BRIEF: Each record that follows is to be duplicated exactly, though its pictures are not.

SOURCE MATERIAL section start

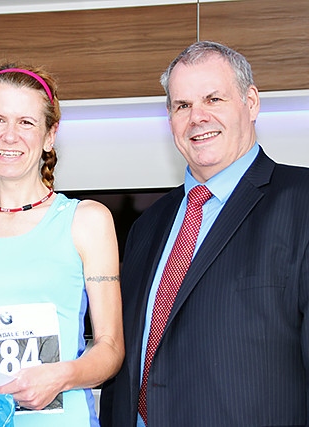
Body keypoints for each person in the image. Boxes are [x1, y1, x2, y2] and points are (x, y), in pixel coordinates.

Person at [99, 40, 309, 427]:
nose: (197, 117)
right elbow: (123, 366)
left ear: (251, 102)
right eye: (182, 106)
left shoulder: (302, 202)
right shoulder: (147, 226)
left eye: (213, 99)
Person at [0, 63, 124, 426]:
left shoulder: (87, 221)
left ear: (50, 135)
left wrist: (61, 376)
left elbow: (110, 349)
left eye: (26, 122)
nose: (9, 136)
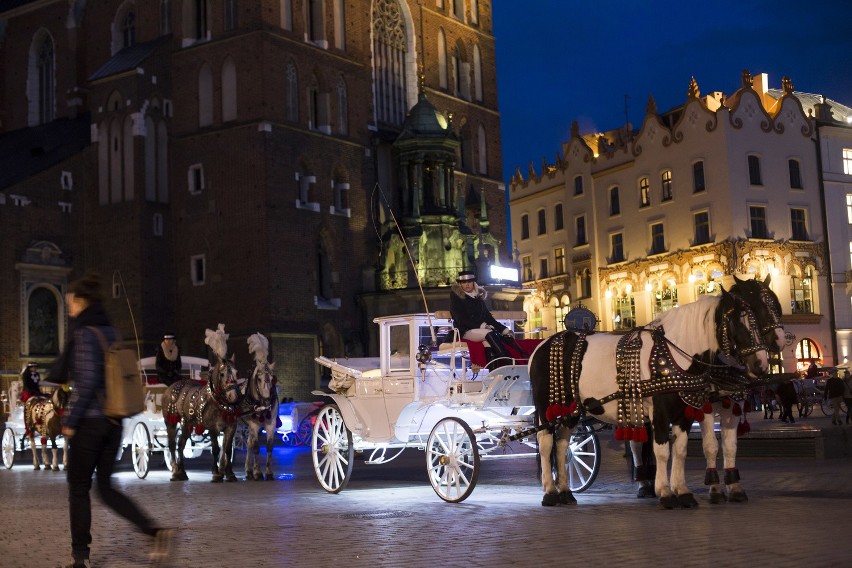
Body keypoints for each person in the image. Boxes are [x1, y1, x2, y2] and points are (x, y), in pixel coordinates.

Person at [57, 274, 174, 568]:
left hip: (90, 422)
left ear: (81, 302)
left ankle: (80, 557)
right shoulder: (111, 330)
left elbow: (86, 381)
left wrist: (70, 419)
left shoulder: (84, 333)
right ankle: (154, 531)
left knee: (78, 487)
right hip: (114, 421)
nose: (68, 306)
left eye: (71, 301)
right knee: (106, 488)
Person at [449, 270, 513, 369]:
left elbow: (489, 318)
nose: (467, 285)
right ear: (460, 284)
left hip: (480, 330)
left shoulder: (478, 297)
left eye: (469, 282)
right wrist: (482, 325)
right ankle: (509, 363)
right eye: (464, 282)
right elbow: (461, 319)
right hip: (465, 330)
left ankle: (493, 374)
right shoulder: (456, 297)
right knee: (489, 334)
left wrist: (504, 330)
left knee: (489, 343)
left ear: (473, 283)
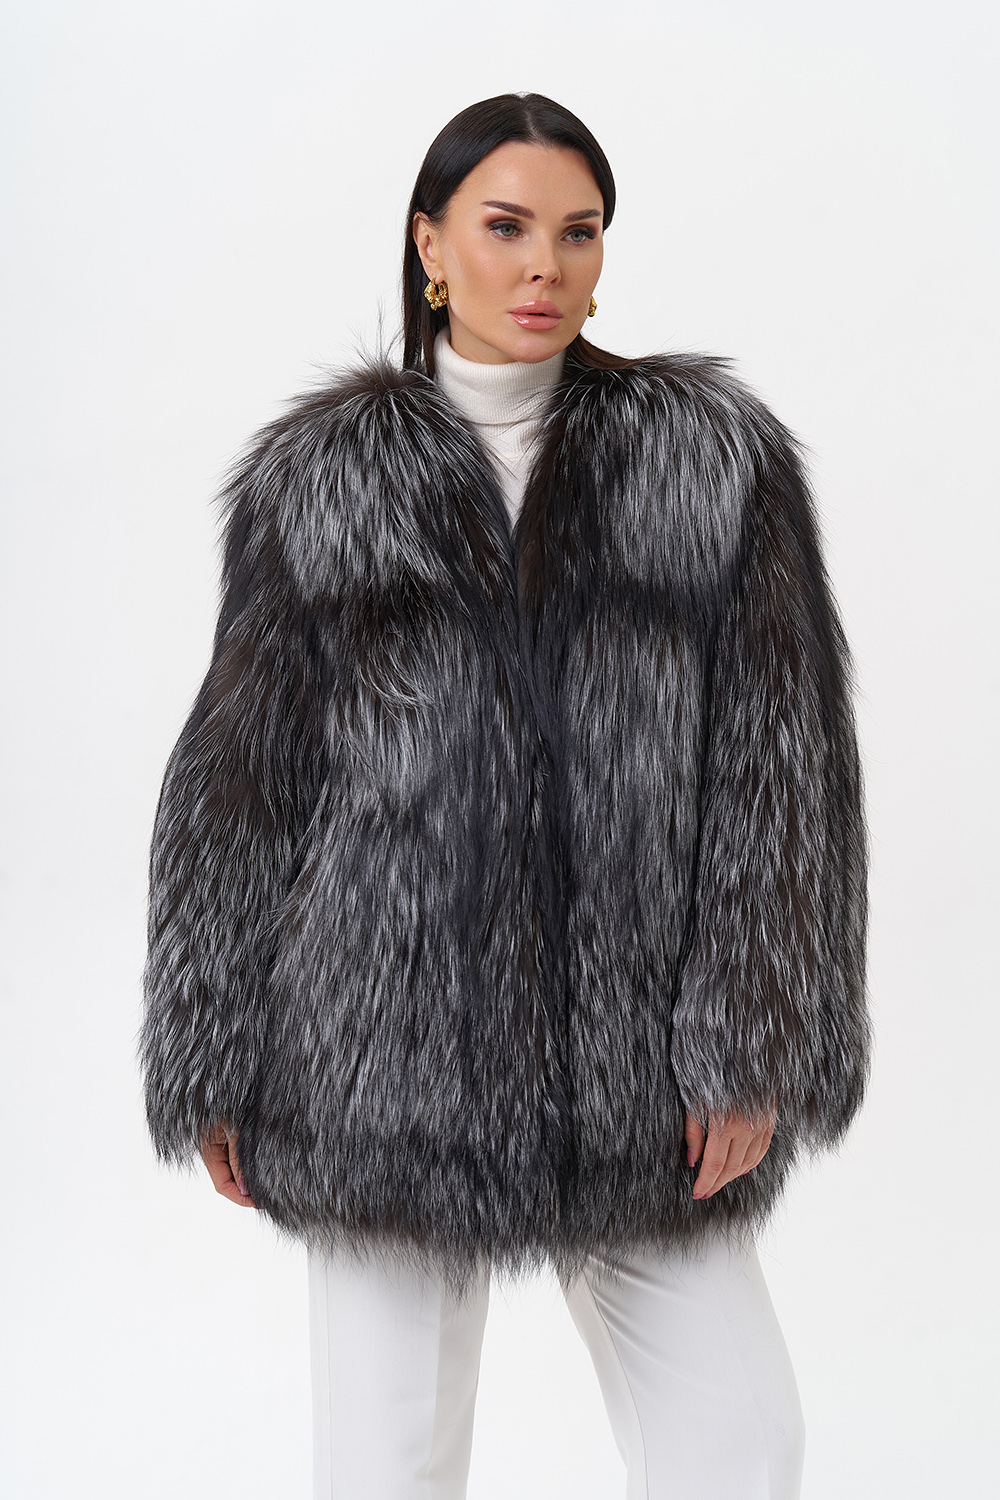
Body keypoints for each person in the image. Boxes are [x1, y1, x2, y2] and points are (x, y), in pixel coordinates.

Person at [139, 92, 871, 1500]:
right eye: (506, 226)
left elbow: (783, 767)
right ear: (431, 245)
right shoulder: (316, 483)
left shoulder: (712, 464)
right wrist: (211, 1046)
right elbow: (237, 779)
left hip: (641, 1062)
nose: (545, 265)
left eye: (578, 233)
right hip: (376, 1053)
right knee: (385, 1464)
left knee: (739, 1439)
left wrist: (750, 1033)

SOURCE MATERIAL section end

THE ANSWER:
Body keypoints for each person in the image. Boxes are [x1, y1, x2, y2] and points are (x, y), in pixel coordinates.

Person at [99, 40, 309, 427]:
nose: (197, 117)
right elbow: (123, 366)
left ear: (251, 102)
right eye: (182, 106)
left shoulder: (302, 202)
right shoulder: (147, 226)
left eye: (213, 99)
Person at [0, 63, 124, 426]:
left shoulder: (87, 221)
left ear: (50, 135)
left wrist: (61, 376)
left elbow: (110, 349)
left eye: (26, 122)
nose: (9, 136)
Body keypoints for each person in the image. Boxes are [x1, y1, x2, y2] and points are (x, y), in pixel coordinates.

Person at [57, 274, 174, 568]:
left hip: (90, 422)
left ear: (81, 302)
left ankle: (80, 557)
right shoulder: (111, 330)
left elbow: (86, 381)
left wrist: (70, 419)
left shoulder: (84, 333)
right ankle: (154, 531)
left knee: (78, 487)
right hip: (114, 421)
nose: (68, 306)
left eye: (71, 301)
right knee: (106, 488)
Person at [449, 270, 513, 369]:
left elbow: (489, 318)
nose: (467, 285)
right ear: (460, 284)
left hip: (480, 330)
left shoulder: (478, 297)
left eye: (469, 282)
right wrist: (482, 325)
right ankle: (509, 363)
right eye: (464, 282)
right elbow: (461, 319)
right hip: (465, 330)
left ankle: (493, 374)
right shoulder: (456, 297)
right knee: (489, 334)
left wrist: (504, 330)
left knee: (489, 343)
left ear: (473, 283)
Body keypoints for each person in the image. Boxes are [x1, y1, x2, y2] and points are (x, y), in pixel coordinates.

Person at [139, 92, 871, 1500]:
right eye: (506, 226)
left elbow: (783, 767)
right ear: (431, 245)
right shoulder: (316, 483)
left shoulder: (712, 464)
right wrist: (211, 1046)
right elbow: (237, 779)
left hip: (641, 1062)
nose: (545, 265)
left eye: (578, 233)
right hip: (376, 1053)
right knee: (385, 1464)
left knee: (739, 1439)
left wrist: (750, 1033)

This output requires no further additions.